Thus, the likelihood can be decomposed as a (untruncated) MVN (which is easy), a product of known density functions (again, easy), and a truncated multivariate normal density, where the bounds are changing at every iteration. In Ben’s code, he mostly does the development when there is either an upper or lower bound (although he does offer a note about when there’s both an upper and lower bound). The general solution for a copula would be to allow for both an upper and lower bound. For example, if we have a Poisson variable and the observed value is nonzero, there would be both an upper and a lower bound on the latent variable.

I think the big challenge is how to handle the varying bounds at each iteration and implement that into the multivariate truncated normal.

4 Likes

Wanted to suggest something like that. Ben’s code worked pretty well for multivariate ordinal models (where you have both bounds), so it could - at least in principle work for others as well.

2 Likes

Thank you for this clear exposition. My background on copulas is recent, just learned about them a few months ago. I’m not well versed on the literature of mixing discrete with continuous outcomes so not sure if my approach above is even valid.

I’m interested if you can get the tMVN from Ben to work, as I think lots of other people are too.

1 Like

I didn’t want you to go empty handed so here’s the tMVN that does both bounds. I modified the signature to take in a vector of lower and upper bounds. The input s is now just 1 if there are bounds and 0 if not. You put in -Inf and +Inf if there are no bounds.

functions {
  vector[] make_stuff(vector mu, matrix L, vector lb, vector ub, vector s, vector u) {
    int K = rows(mu); 
    vector[K] d; 
    vector[K] z; 
    vector[K] out[2];
    
    for (k in 1:K) {
      int km1 = k - 1;
      if (s[k] != 0) {
        vector[2] z_star = ([lb[k], ub[k]]' - (mu[k] + ((k > 1) ? L[k, 1:km1] * head(z, km1) : 0))) / L[k, k];
        vector[2] u_star = Phi(z_star);
        
        real v = u_star[1] + (u_star[2] - u_star[1]) * u[k];

        d[k] = u_star[2] - u_star[1];
      
        z[k] = inv_Phi(v);
      }
      else {
        z[k] = inv_Phi(u[k]);
        d[k] = 1;
      }
    }
    out[1] = z;
    out[2] = d;
    return out;
  }
}
data {
  int<lower=2> K;             // number of dimensions
  vector[K] lb;                // lower bound
  vector[K] ub;
  
  // s[k] ==  0 implies no constraint; otherwise 
  // s[k] == -1 -> b[k] is an upper bound 
  // s[k] == +1 -> b[k] is a lower bound
  vector<lower=0, upper=1>[K] s;
  
  vector[K] mu;
  cholesky_factor_cov[K,K] L;
}
parameters {
  vector<lower=0,upper=1>[K] u;
}
model {
  target += log(make_stuff(mu, L, lb, ub, s, u)[2]); // Jacobian adjustments
  // implicit: u ~ uniform(0,1)

• [Extracted entries]
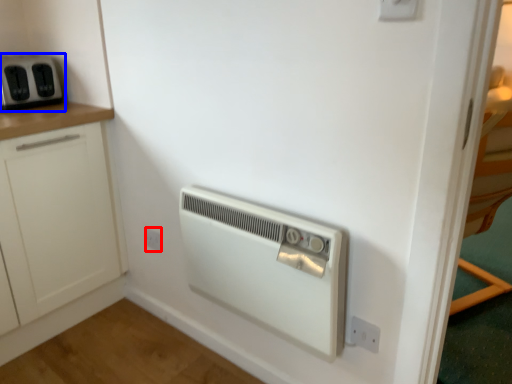
Question: Which of the following is the closest to the observer, electric outlet (highlighted by a red box) or home appliance (highlighted by a blue box)?

Choices:
 (A) electric outlet
 (B) home appliance

Answer: (B)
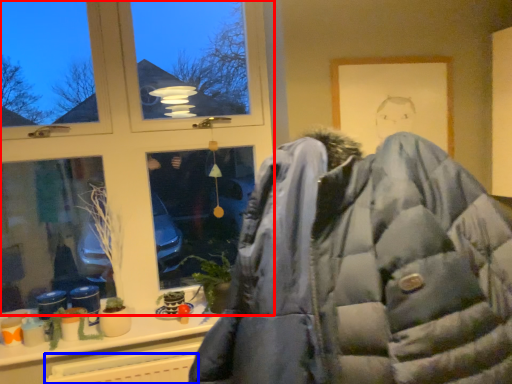
Question: Which object is further to the camera taking this photo, window (highlighted by a red box) or radiator (highlighted by a blue box)?

Choices:
 (A) window
 (B) radiator

Answer: (A)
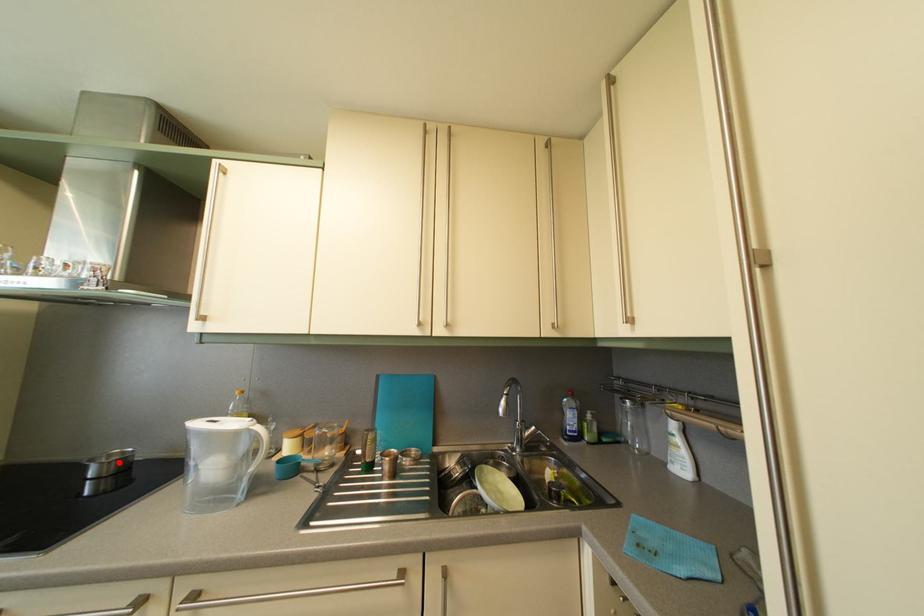
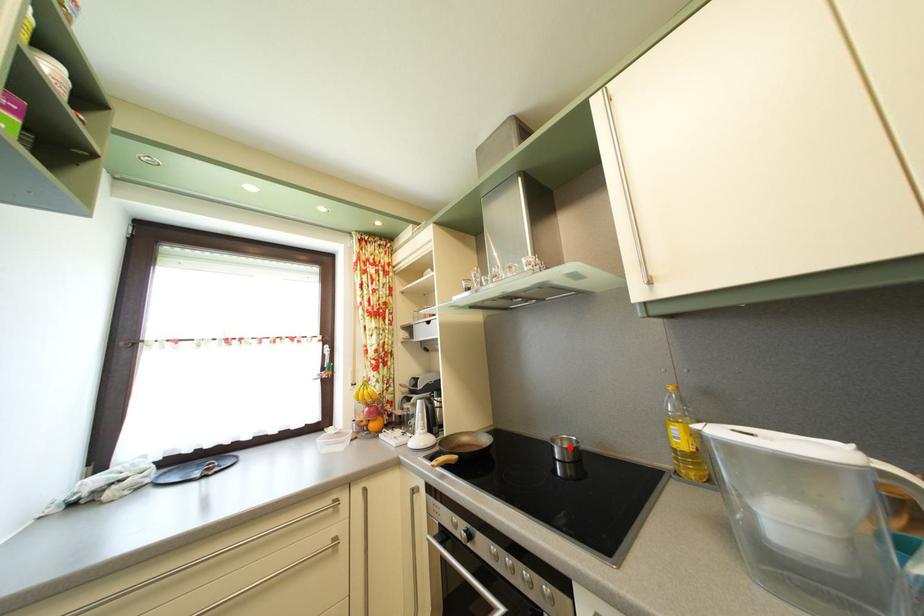
I am providing you with two images of the same scene from different viewpoints. A red point is marked on the first image and another point is marked on the second image. Is the marked point in image1 the same physical position as the marked point in image2?

Yes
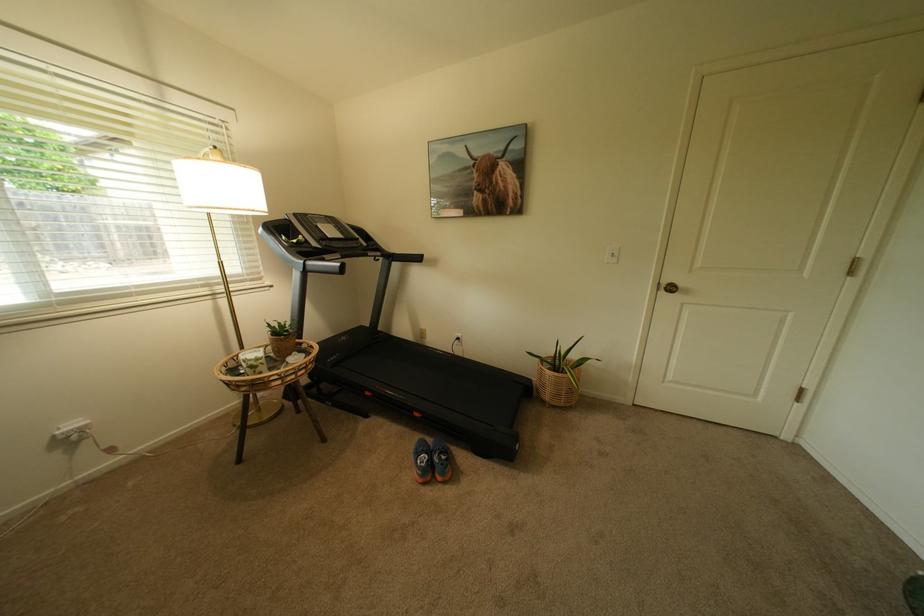
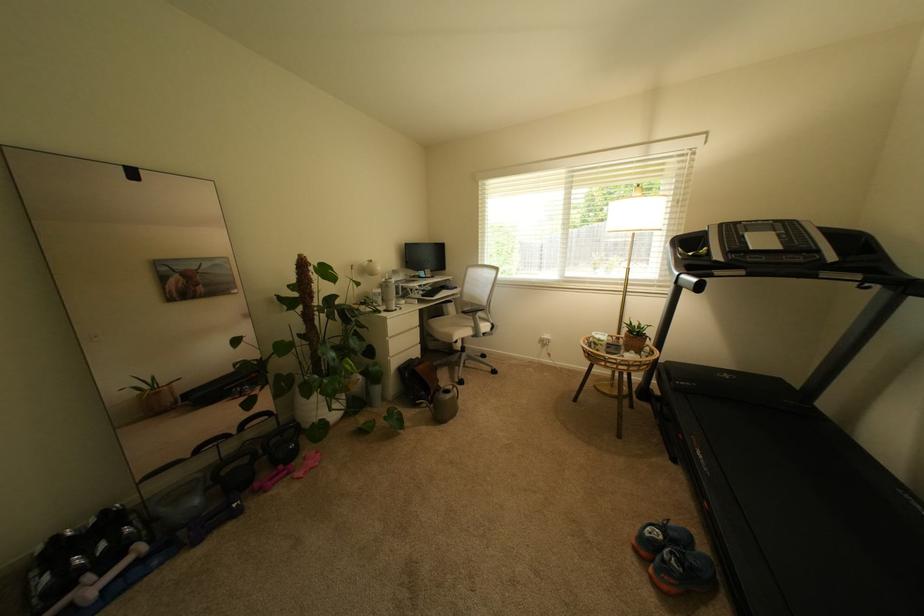
The point at [445,463] is marked in the first image. Where is the corresponding point in the second image?

(674, 557)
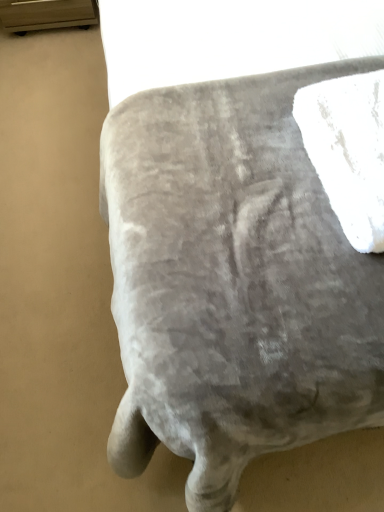
Question: Is point click(367, 126) positioned closer to the camera than point click(152, 219)?

Choices:
 (A) closer
 (B) farther

Answer: (B)

Question: From the image's perspective, relative to velvet ottoman at center, is white fluffy bath towel at upper right above or below?

Choices:
 (A) above
 (B) below

Answer: (B)

Question: In terms of width, does white fluffy bath towel at upper right look wider or thinner when compared to velvet ottoman at center?

Choices:
 (A) wide
 (B) thin

Answer: (B)

Question: Visually, is velvet ottoman at center positioned to the left or to the right of white fluffy bath towel at upper right?

Choices:
 (A) right
 (B) left

Answer: (B)

Question: Considering the positions of point (135, 224) and point (357, 104), is point (135, 224) closer or farther from the camera than point (357, 104)?

Choices:
 (A) closer
 (B) farther

Answer: (A)

Question: Looking at their shapes, would you say velvet ottoman at center is wider or thinner than white fluffy bath towel at upper right?

Choices:
 (A) wide
 (B) thin

Answer: (A)

Question: Is velvet ottoman at center inside the boundaries of white fluffy bath towel at upper right, or outside?

Choices:
 (A) outside
 (B) inside

Answer: (A)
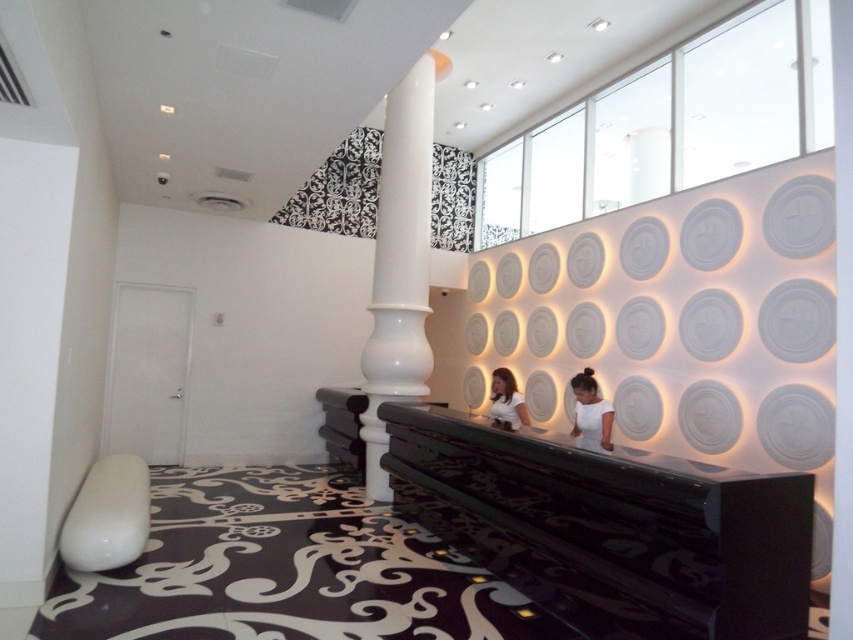
You are standing at the camera position in the reception area. There is a point marked at coordinates point (403, 296). Can you reach that point without moving past it? Please explain your reasoning.

The distance between you and point (403, 296) is 5.70 meters. Since you can move forward up to that point, you can reach it without moving past it.

You are standing in the reception area and want to move from the black glossy balustrade at center to the white glossy column at center. Which direction should you move to get closer to the column?

The black glossy balustrade at center is closer to the viewer than the white glossy column at center, so you should move backward to get closer to the white glossy column at center.

You are a visitor in this reception area and want to know which object at the center is taller between the white glossy column at center and the white matte shirt at center. Can you help me?

The white glossy column at center is much taller than the white matte shirt at center.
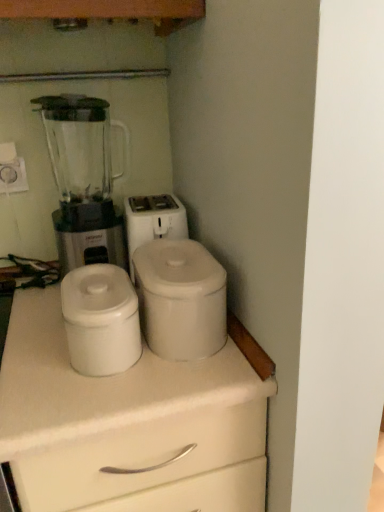
This screenshot has width=384, height=512. Find the location of `empty space that is ontop of white matte chest of drawers at center (from a real-world perspective)`. empty space that is ontop of white matte chest of drawers at center (from a real-world perspective) is located at coordinates coord(62,338).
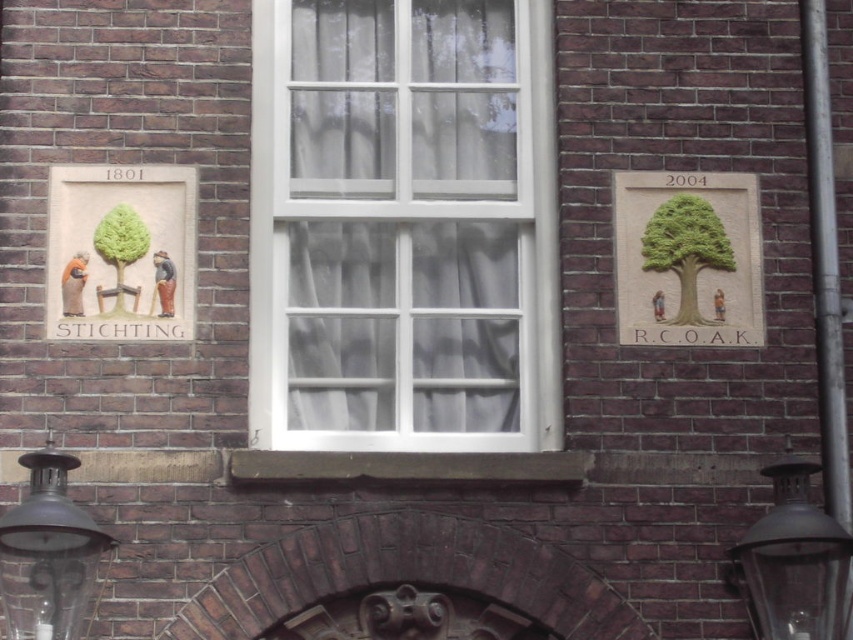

• [Work item] In the forum excerpt on copulas and the truncated multivariate normal above, what values does the author say to supply when a dimension has no bounds?

• [Answer to this task] -Inf and +Inf